Forum topic

8 posts / 0 new
Last post
increase in thrombosis

It has been brought up that there seems to be an increase in rate of thrombosis in our picc patients.  So now i am taking a look at our stats and checking to see what type of catheter used, how many sticks, how many are repositioned, inserter. Any thoughts on what I should be looking at or for? Or how i should be going about addressing this issue? We do use ultrasound.

Sharon Symons



Are you also looking at the

Are you also looking at the vein diameter when you place the line with US? Do you consider this when choosing the French size of the catheter? Inserter skill level, patient risk factors such as cancer or diabetes, and tip location are all critical factors brought out in other studies. How are the diagnoses of vein thrombosis actually made? Are you conducting these same tests on all patients or only those that are sympotomatic? The majority of all CVCs will have clinically silent vein thromboses.
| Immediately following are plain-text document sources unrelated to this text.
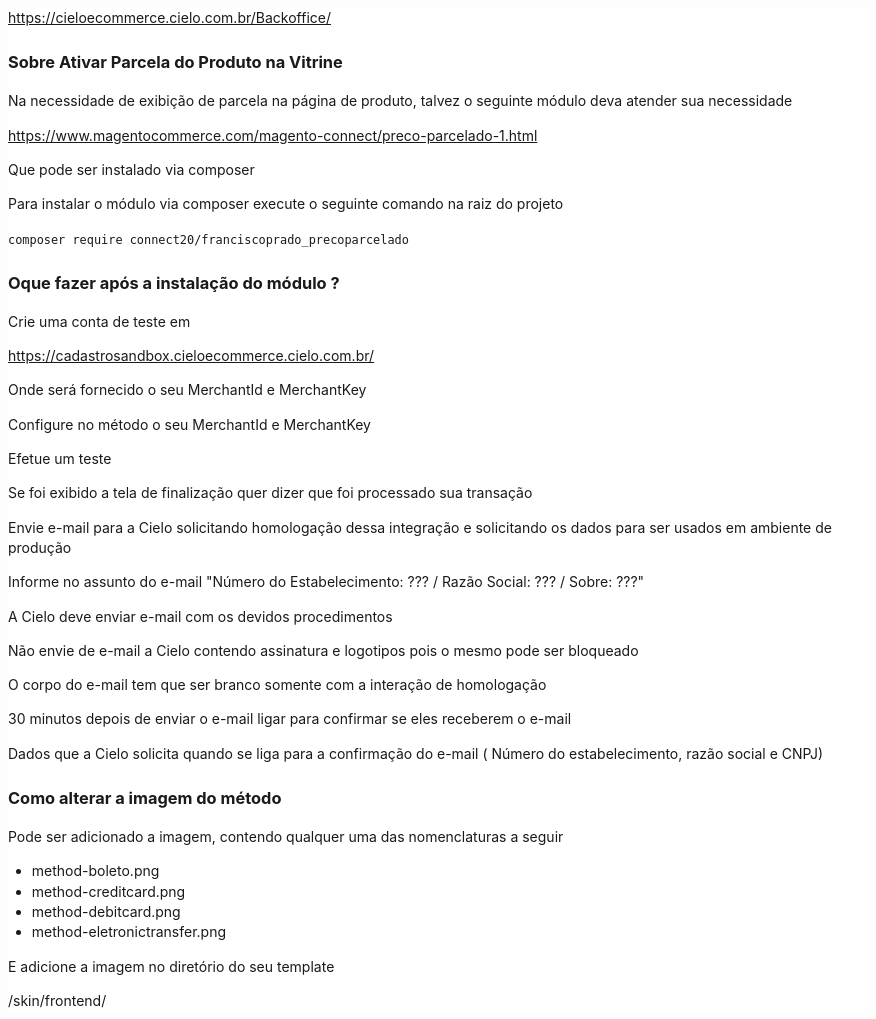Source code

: https://cieloecommerce.cielo.com.br/Backoffice/

### Sobre Ativar Parcela do Produto na Vitrine

Na necessidade de exibição de parcela na página de produto, talvez o seguinte módulo deva atender sua necessidade

https://www.magentocommerce.com/magento-connect/preco-parcelado-1.html

Que pode ser instalado via composer

Para instalar o módulo via composer execute o seguinte comando na raiz do projeto

	composer require connect20/franciscoprado_precoparcelado

### Oque fazer após a instalação do módulo ?

Crie uma conta de teste em 

https://cadastrosandbox.cieloecommerce.cielo.com.br/

Onde será fornecido o seu MerchantId e MerchantKey

Configure no método o seu MerchantId e MerchantKey

Efetue um teste 

Se foi exibido a tela de finalização quer dizer que foi processado sua transação

Envie e-mail para a Cielo solicitando homologação dessa integração e solicitando os dados para ser usados em ambiente de produção

Informe no assunto do e-mail "Número do Estabelecimento: ??? / Razão Social: ??? / Sobre: ???"

A Cielo deve enviar e-mail com os devidos procedimentos

Não envie de e-mail a Cielo contendo assinatura e logotipos pois o mesmo pode ser bloqueado

O corpo do e-mail tem que ser branco somente com a interação de homologação

30 minutos depois de enviar o e-mail ligar para confirmar se eles receberem o e-mail

Dados que a Cielo solicita quando se liga para a confirmação do e-mail ( Número do estabelecimento, razão social e CNPJ)

### Como alterar a imagem do método

Pode ser adicionado a imagem, contendo qualquer uma das nomenclaturas a seguir

- method-boleto.png
- method-creditcard.png
- method-debitcard.png
- method-eletronictransfer.png

E adicione a imagem no diretório do seu template

/skin/frontend/<TEMPLATE>/default/images/mozg_cielo

### Dados de contato - Cielo
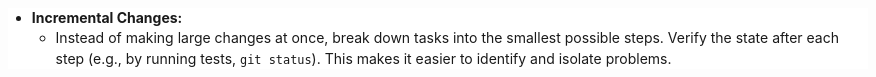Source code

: - **Incremental Changes:**
    - Instead of making large changes at once, break down tasks into the smallest possible steps. Verify the state after each step (e.g., by running tests, `git status`). This makes it easier to identify and isolate problems.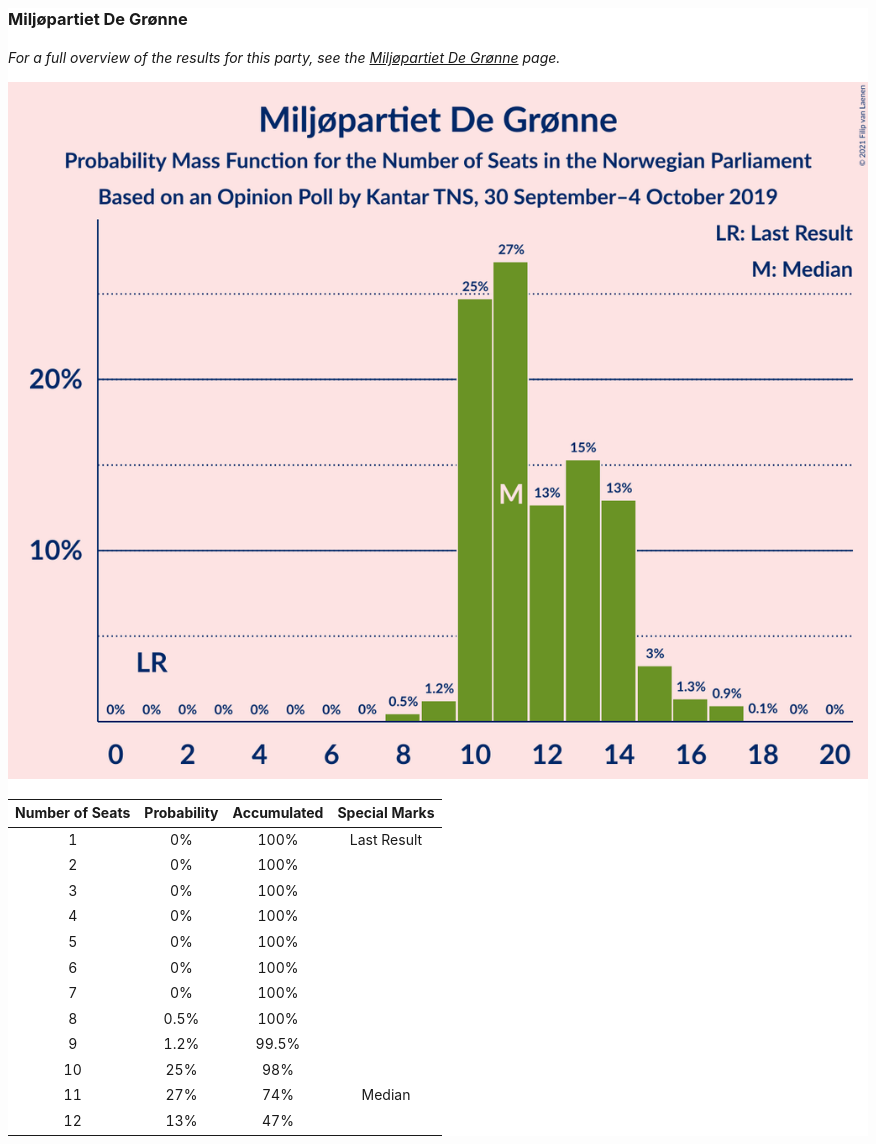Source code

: ### Miljøpartiet De Grønne

*For a full overview of the results for this party, see the [Miljøpartiet De Grønne](party-miljøpartietdegrønne.html) page.*

![Graph with seats probability mass function not yet produced](2019-10-04-KantarTNS-seats-pmf-miljøpartietdegrønne.png "Seats Probability Mass Function")

| Number of Seats | Probability | Accumulated | Special Marks |
|:---------------:|:-----------:|:-----------:|:-------------:|
| 1 | 0% | 100% | Last Result |
| 2 | 0% | 100% |  |
| 3 | 0% | 100% |  |
| 4 | 0% | 100% |  |
| 5 | 0% | 100% |  |
| 6 | 0% | 100% |  |
| 7 | 0% | 100% |  |
| 8 | 0.5% | 100% |  |
| 9 | 1.2% | 99.5% |  |
| 10 | 25% | 98% |  |
| 11 | 27% | 74% | Median |
| 12 | 13% | 47% |  |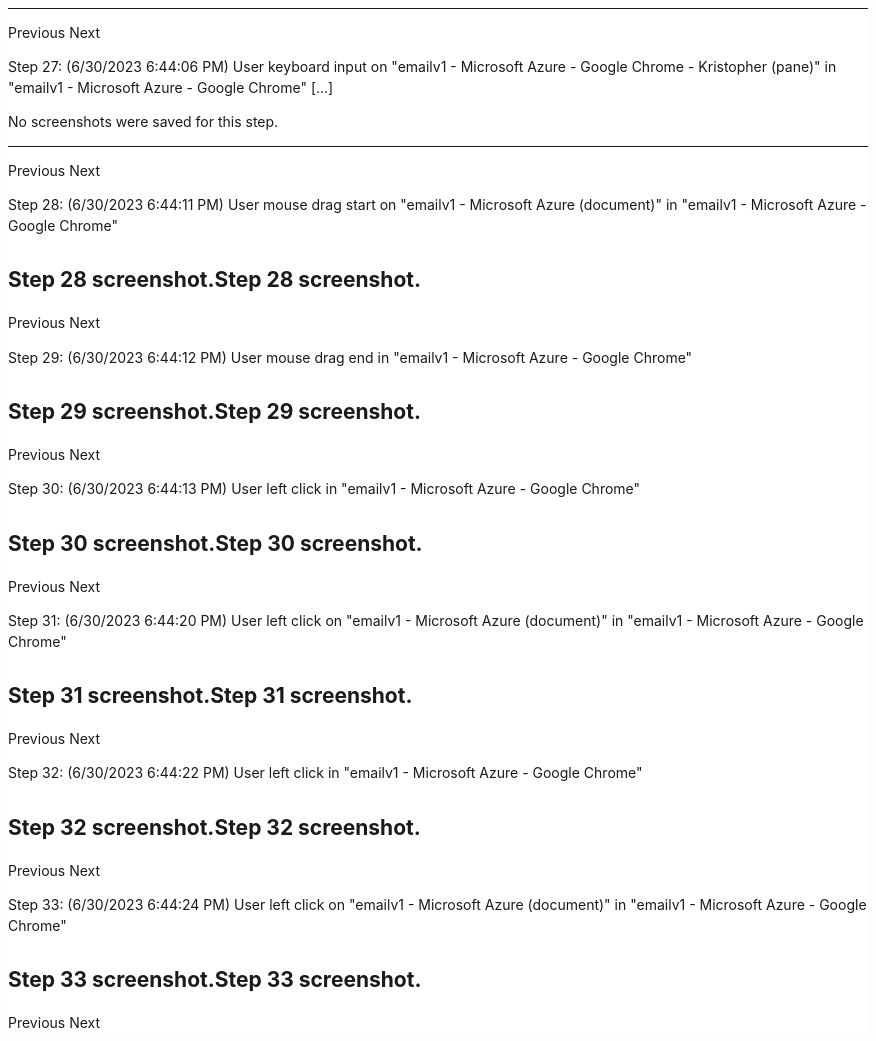 
--------------------------------------------------------------------------------

Previous Next 

Step 27: (‎6/‎30/‎2023 6:44:06 PM) User keyboard input on "emailv1 - Microsoft Azure - Google Chrome - Kristopher (pane)" in "emailv1 - Microsoft Azure - Google Chrome" [...]

No screenshots were saved for this step.


--------------------------------------------------------------------------------

Previous Next 

Step 28: (‎6/‎30/‎2023 6:44:11 PM) User mouse drag start on "emailv1 - Microsoft Azure (document)" in "emailv1 - Microsoft Azure - Google Chrome"

Step 28 screenshot.Step 28 screenshot. 
--------------------------------------------------------------------------------

Previous Next 

Step 29: (‎6/‎30/‎2023 6:44:12 PM) User mouse drag end in "emailv1 - Microsoft Azure - Google Chrome"

Step 29 screenshot.Step 29 screenshot. 
--------------------------------------------------------------------------------

Previous Next 

Step 30: (‎6/‎30/‎2023 6:44:13 PM) User left click in "emailv1 - Microsoft Azure - Google Chrome"

Step 30 screenshot.Step 30 screenshot. 
--------------------------------------------------------------------------------

Previous Next 

Step 31: (‎6/‎30/‎2023 6:44:20 PM) User left click on "emailv1 - Microsoft Azure (document)" in "emailv1 - Microsoft Azure - Google Chrome"

Step 31 screenshot.Step 31 screenshot. 
--------------------------------------------------------------------------------

Previous Next 

Step 32: (‎6/‎30/‎2023 6:44:22 PM) User left click in "emailv1 - Microsoft Azure - Google Chrome"

Step 32 screenshot.Step 32 screenshot. 
--------------------------------------------------------------------------------

Previous Next 

Step 33: (‎6/‎30/‎2023 6:44:24 PM) User left click on "emailv1 - Microsoft Azure (document)" in "emailv1 - Microsoft Azure - Google Chrome"

Step 33 screenshot.Step 33 screenshot. 
--------------------------------------------------------------------------------

Previous Next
So this must be considered when analyzing your data.  

Lynn Hadaway, M.Ed., RN, BC, CRNI

Lynn Hadaway, M.Ed., NPD-BC, CRNI

Lynn Hadaway Associates, Inc.

PO Box 10

Milner, GA 30257


Office Phone 770-358-7861

If you are using a reverse

If you are using a reverse taper catheter, how much of the proximal portion is inserted. Some reverse taper catheters are 1-2 French sizes larger as far down as 8cm.  So this means tht the largest part of the catheter is in the smallest part of the vasculature.

You really want to look at  your catheter to vessel ratio

Just somethings to consider

In addition to the other

In addition to the other posts, I would add that a key word you used is "seems". Even if you were able to locate and tally all of the PICCs in your patients that were symptomatic for thrombus - what data would you compare it to?  How many variables would be involved with that data (vein/cath ratio, patient risk factors, inserter skill/#of cannulations, pt. vascular access history, etc.).  

Without good studies using pre and post doppler assessments and controlling for variability, length of study time,  and sample size - not sure how helpful your data will be.  

Thrombosis is a serious issue, and we do need to pay attention to it.  And - I wouldn't let anyone "seems" you or your team.  Ask them for their data. 



Mari Cordes, BS RN 

Nurse Educator IV Therapy
Fletcher Allen Health Care, Burlington VT

Mari Cordes, BS RNIII VA-BC
Vascular Access Department
University of Vermont Medical Center

Hi Sharon,it's me

Hi Sharon,it's me response to your post, when you stated that it was brought to your attention that there seems to be a rate increase in thrombosis with your PICC patients, I am going to take a different spin on this from my own past experiences with this type of ambiguous statement.  I am curious.....who has noticed this.....and is it more than one source as sometimes I have found that a statement may be made that sounds like many numbers are involved where in reality it was really only less than a few or if even 1 patient in reality.  Where I used to work we followed every PICC patient post-placement through out the hospital stay so we were able to stay on top of all associated developments so immediately we could come up with answers to statements that were made especially ones that may be exaggerated, etc.  So going back and taking an inventory of the items you mentioned is a great place to start along with the other great suggestions given to you on this forum.  Also, what catheters are you presently using?.....and have you been able to link to date one catheter that this situation could possibly be connected with if you find there really is an issue at all.  It will be interesting to follow how this unfolds for you....good luck.  

Kathy Kokotis Bard Access

Kathy Kokotis

Bard Access Systems

lrasberry - who do you work for since leaving BD?  Arrow or Angiodynamics


Kathy Kokotis

Bard Access Systems

Thanks everyone for your

Thanks everyone for your responses/advice. I am on it


When assessing occlsuion
When assessing occlsuion around the catheter, you may very well be able to assess the blood flow around the PICC catheter after you have placed it.  The pre-assessment technique that you have done prior to the PICC placement could certainly be applied to a post assessment after the catheter placement.  Use your ultrasound to assess for vessel wall thickness, coapt ot the vessel, "softness" of the vein, blood flow around the catheter, dilation of other vessels in the extremity, etc.  Good luck!